Una luz amarilla y roja centelleó en la ladera del peñasco, tenue y oscilante.

– ¿Qué es aquello?

– Es el Jamagan -lo tranquilizó Nadezhda-. Ha encendido una hoguera.

Llegaron hasta la base del peñasco y escalaron la cuesta acantilada en dirección a las llamas que temblequeaban en un rincón. Tomás se dio cuenta de que la piedra era una especie de mármol cristalizado, cubierto por líquenes rojos. Todo allí era natural, primitivo, con excepción de una placa con letras que, esculpidas en la piedra, le parecieron propias del sánscrito.

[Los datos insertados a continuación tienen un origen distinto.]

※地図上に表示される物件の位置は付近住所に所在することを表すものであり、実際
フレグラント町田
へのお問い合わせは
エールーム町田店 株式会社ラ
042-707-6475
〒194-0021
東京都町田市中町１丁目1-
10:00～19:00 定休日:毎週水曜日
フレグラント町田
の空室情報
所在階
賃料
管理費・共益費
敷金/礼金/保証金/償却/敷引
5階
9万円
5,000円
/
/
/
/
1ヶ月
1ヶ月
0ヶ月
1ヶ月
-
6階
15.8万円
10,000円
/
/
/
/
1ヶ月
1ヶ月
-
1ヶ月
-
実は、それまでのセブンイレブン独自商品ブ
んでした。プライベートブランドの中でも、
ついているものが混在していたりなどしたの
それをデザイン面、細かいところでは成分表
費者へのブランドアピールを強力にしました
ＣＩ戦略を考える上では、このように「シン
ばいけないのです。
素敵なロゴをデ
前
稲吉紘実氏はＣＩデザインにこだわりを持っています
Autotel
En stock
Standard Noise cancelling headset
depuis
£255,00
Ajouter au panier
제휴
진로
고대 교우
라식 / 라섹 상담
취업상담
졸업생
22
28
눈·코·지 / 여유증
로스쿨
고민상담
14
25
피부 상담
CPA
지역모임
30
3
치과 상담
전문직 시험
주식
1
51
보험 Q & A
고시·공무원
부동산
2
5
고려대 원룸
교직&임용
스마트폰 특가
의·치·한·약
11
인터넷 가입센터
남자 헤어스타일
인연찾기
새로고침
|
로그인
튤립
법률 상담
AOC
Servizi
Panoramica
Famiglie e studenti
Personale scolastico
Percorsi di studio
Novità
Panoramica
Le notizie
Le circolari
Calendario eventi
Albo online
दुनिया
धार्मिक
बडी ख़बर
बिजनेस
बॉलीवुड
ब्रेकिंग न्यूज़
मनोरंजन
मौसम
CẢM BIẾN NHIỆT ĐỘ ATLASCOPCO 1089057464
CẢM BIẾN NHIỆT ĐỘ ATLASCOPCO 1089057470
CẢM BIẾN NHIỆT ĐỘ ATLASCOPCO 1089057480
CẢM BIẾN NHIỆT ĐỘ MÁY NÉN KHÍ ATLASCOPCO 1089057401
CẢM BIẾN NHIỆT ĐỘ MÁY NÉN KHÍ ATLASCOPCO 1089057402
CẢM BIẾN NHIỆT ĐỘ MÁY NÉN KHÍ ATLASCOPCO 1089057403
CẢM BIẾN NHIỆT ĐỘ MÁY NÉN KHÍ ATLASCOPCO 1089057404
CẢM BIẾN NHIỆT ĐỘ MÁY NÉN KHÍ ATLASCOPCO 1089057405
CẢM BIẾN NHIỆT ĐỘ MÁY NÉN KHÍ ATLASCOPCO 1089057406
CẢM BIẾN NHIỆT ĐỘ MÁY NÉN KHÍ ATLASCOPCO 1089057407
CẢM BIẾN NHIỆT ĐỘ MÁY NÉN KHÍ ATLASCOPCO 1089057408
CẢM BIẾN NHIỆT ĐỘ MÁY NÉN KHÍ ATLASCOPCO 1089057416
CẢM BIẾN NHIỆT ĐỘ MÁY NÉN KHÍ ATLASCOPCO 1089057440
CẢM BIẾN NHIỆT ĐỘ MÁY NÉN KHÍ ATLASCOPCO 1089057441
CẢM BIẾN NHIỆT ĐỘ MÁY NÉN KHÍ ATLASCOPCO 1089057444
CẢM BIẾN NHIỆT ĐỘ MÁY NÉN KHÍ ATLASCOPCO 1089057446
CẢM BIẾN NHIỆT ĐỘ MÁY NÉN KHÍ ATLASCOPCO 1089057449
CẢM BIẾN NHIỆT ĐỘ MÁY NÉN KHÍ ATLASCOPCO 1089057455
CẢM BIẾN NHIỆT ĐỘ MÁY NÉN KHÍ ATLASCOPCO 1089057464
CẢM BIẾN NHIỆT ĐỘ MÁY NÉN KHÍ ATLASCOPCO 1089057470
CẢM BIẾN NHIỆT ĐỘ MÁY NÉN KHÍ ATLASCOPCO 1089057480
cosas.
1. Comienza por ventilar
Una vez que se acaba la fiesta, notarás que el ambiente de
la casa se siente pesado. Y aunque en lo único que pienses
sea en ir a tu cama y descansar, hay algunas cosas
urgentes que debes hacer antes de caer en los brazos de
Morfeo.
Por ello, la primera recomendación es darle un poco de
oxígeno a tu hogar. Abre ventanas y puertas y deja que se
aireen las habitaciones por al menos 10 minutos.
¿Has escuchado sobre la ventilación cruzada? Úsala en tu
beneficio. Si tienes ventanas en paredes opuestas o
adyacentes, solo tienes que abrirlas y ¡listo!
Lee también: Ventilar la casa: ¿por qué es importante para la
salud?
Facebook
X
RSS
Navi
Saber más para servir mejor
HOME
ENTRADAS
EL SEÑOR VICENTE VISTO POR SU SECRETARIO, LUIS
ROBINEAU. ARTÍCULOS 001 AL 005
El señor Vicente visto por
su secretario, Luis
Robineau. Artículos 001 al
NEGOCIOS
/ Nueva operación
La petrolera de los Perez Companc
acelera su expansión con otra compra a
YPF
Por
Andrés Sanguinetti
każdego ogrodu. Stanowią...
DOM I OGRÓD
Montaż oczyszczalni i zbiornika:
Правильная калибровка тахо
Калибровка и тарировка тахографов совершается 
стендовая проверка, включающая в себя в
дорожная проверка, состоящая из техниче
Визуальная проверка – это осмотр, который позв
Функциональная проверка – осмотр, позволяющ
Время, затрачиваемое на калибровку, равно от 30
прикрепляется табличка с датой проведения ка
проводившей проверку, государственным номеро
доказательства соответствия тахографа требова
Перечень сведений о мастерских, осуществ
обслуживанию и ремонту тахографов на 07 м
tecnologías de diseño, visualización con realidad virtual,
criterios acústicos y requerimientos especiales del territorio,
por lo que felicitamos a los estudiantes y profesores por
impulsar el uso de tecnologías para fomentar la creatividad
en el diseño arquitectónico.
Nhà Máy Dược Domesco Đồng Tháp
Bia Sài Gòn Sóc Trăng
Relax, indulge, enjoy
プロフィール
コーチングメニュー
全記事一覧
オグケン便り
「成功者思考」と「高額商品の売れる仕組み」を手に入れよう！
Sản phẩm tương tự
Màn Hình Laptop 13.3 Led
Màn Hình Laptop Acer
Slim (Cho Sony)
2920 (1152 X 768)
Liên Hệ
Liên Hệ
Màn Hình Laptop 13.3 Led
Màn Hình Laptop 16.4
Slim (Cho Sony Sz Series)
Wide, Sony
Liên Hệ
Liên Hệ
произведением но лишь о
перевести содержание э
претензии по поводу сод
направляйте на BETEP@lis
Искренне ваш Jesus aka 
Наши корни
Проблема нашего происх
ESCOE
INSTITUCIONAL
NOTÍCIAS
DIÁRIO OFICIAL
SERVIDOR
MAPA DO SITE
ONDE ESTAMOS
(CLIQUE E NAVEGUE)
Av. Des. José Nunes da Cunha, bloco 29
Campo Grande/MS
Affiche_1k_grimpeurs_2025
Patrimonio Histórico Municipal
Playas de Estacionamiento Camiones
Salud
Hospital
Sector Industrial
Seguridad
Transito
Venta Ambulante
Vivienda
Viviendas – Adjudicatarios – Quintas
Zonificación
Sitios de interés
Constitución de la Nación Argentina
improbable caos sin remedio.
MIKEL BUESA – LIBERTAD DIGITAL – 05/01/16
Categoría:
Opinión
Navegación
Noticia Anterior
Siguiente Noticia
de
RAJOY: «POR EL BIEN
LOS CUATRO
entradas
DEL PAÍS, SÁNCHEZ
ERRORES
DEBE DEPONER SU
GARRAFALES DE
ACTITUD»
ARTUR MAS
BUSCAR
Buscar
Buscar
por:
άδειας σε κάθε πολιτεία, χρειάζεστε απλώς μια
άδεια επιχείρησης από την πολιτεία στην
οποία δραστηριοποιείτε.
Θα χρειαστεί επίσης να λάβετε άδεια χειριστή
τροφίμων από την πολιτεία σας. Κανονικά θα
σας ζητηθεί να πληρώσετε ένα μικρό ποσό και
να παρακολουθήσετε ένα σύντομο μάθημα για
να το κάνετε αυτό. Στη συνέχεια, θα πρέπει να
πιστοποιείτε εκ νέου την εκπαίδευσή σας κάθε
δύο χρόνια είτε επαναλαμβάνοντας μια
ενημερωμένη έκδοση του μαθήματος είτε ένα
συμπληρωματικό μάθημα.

Nadezhda llamó al Jamagan en voz alta. El nombre resonó por la pequeña ensenada y oyeron que una voz débil respondía. Se encontraron con el viejo chamán envuelto en mantas y acostado en una gruta abierta en la piedra, con la hoguera encendida justo a la entrada. Era un hombre de rostro ancho y trigueño, con los ojos negros almendrados y los pómulos salientes, como la faz de los mongoles; sus cabellos blancos asomaban por el gorro azul como hebras de paja gastada.

Después, los recién llegados y el chamán conversaron en ruso, con Boris y Filipe gesticulando mucho, como si ésa fuese la única forma de enfatizar la urgencia de lo que tenían que decirle. Pero el Jamagan parecía resistir, nada impresionado con lo que le decían los recién llegados, e intervino Nadezhda. La rusa comenzó a hablar con calma y pausadamente con el viejo chamán. Este la escuchó en silencio, absorbiendo todo lo que ella le decía; era evidente que la respetaba.